Using substitution entails isolating one variable in one equation and substituting its expression into the other equation. Here, we solved the linear equation for \( y \) to get \( y = -3 - 2x \). This expression was then substituted back into the non-linear equation, \( x^2 + y^2 = 1 \), allowing us to work with only one variable (x) in a quadratic form.

The quadratic formula helps us find the roots of quadratic equations. These are equations of the form \( ax^2 + bx + c = 0 \). The quadratic formula is expressed as:\[ x = \frac{-b \pm \sqrt{b^2 - 4ac}}{2a} \]Here, \( a \), \( b \), and \( c \) are coefficients from the quadratic equation. For our example, once we substituted the expression for \( y \) into the non-linear equation, we rearranged it into the form \( 5x^2 + 12x + 8 = 0 \). The coefficients identified were:

• \( a = 5 \)
• \( b = 12 \)
• \( c = 8 \)

Plugging these into the quadratic formula helps determine the potential real solutions for the variable \( x \).

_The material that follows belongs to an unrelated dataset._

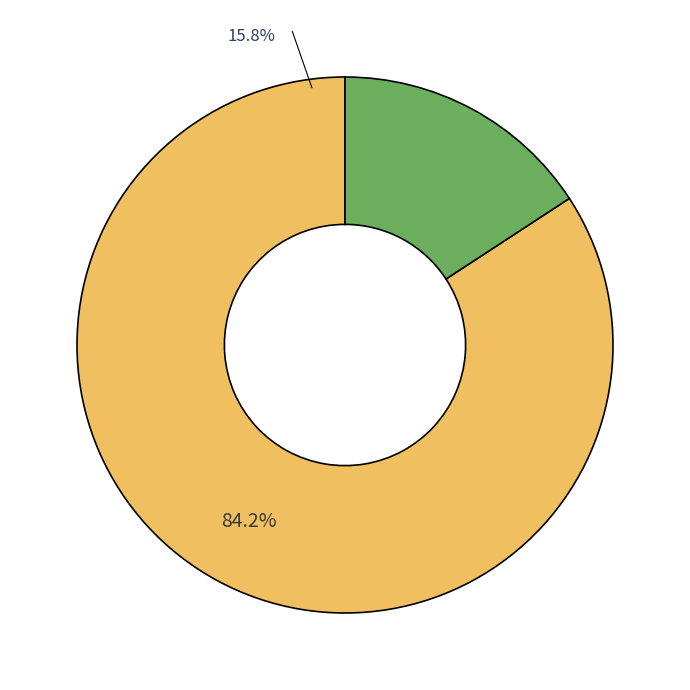

Which slice is the largest?

2024-04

When solving quadratic equations through the quadratic formula, the discriminant \( b^2 - 4ac \) can give important insights. The discriminant can tell us how many solutions exist and what kind of solutions they are:

• If \( b^2 - 4ac > 0 \), there are two distinct real solutions.
• If \( b^2 - 4ac = 0 \), there is exactly one real solution.
• If \( b^2 - 4ac < 0 \), there are no real solutions.

In our problem, we found that the discriminant \( 144 - 160 = -16 \). This negative discriminant indicates there are no real solutions for the equation. Thus, the system of equations does not intersect in the real number domain.

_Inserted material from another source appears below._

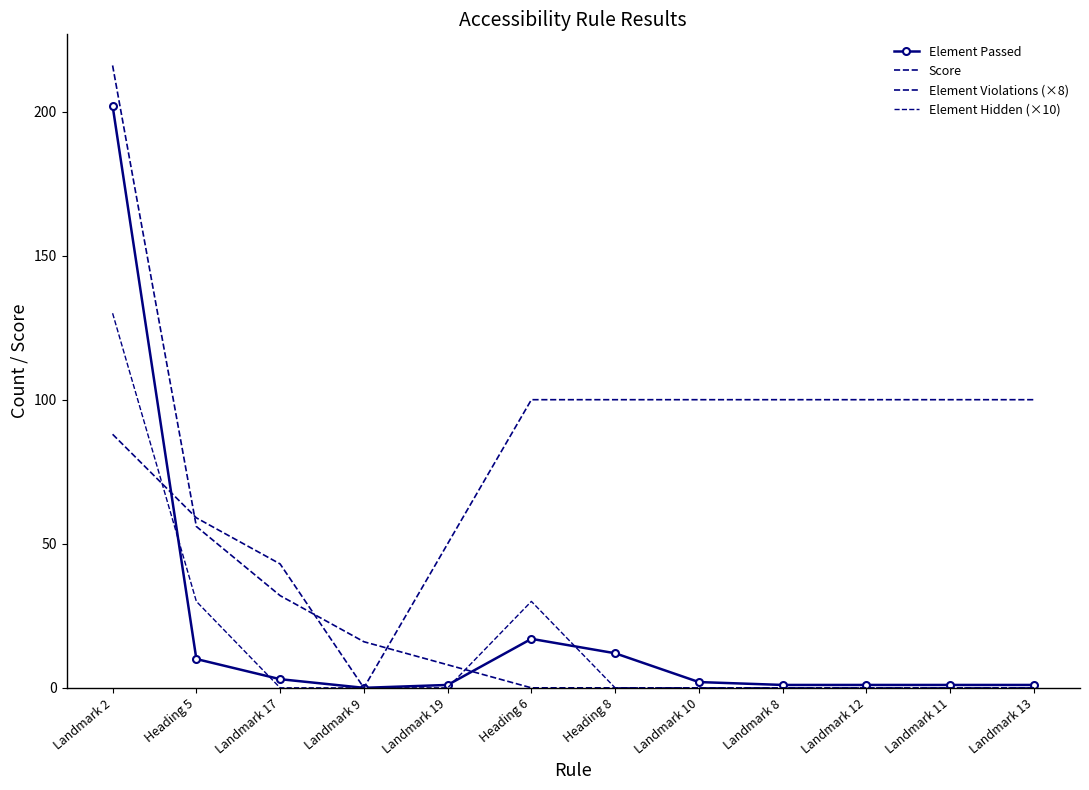

Reading left to right, list all the values displayed in this chart.

Element Passed: Landmark 2=202	Heading 5=10	Landmark 17=3	Landmark 9=0	Landmark 19=1	Heading 6=17	Heading 8=12	Landmark 10=2	Landmark 8=1	Landmark 12=1	Landmark 11=1	Landmark 13=1
Score: Landmark 2=88	Heading 5=59	Landmark 17=43	Landmark 9=0	Landmark 19=50	Heading 6=100	Heading 8=100	Landmark 10=100	Landmark 8=100	Landmark 12=100	Landmark 11=100	Landmark 13=100
Element Violations (×8): Landmark 2=216	Heading 5=56	Landmark 17=32	Landmark 9=16	Landmark 19=8	Heading 6=0	Heading 8=0	Landmark 10=0	Landmark 8=0	Landmark 12=0	Landmark 11=0	Landmark 13=0
Element Hidden (×10): Landmark 2=130	Heading 5=30	Landmark 17=0	Landmark 9=0	Landmark 19=0	Heading 6=30	Heading 8=0	Landmark 10=0	Landmark 8=0	Landmark 12=0	Landmark 11=0	Landmark 13=0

A system of equations typically has more than one equation that can be either linear or non-linear. Understanding the differences helps in choosing the right method for solving them:

• Linear equations have variables of the first degree, often represented as lines when graphed.
• Non-linear equations include variables raised to powers higher than one, or involve multiple terms, often represented as curves when graphed.

In this exercise, our linear equation is \( y + 2x = -3 \), and the non-linear one is \( x^2 + y^2 = 1 \), which is in fact the equation of a circle. Solving such a system may involve seeing how a line intersects with a curve. The concepts of substitution and quadratic equations help in finding these points of intersection, or confirming their absence as is seen here.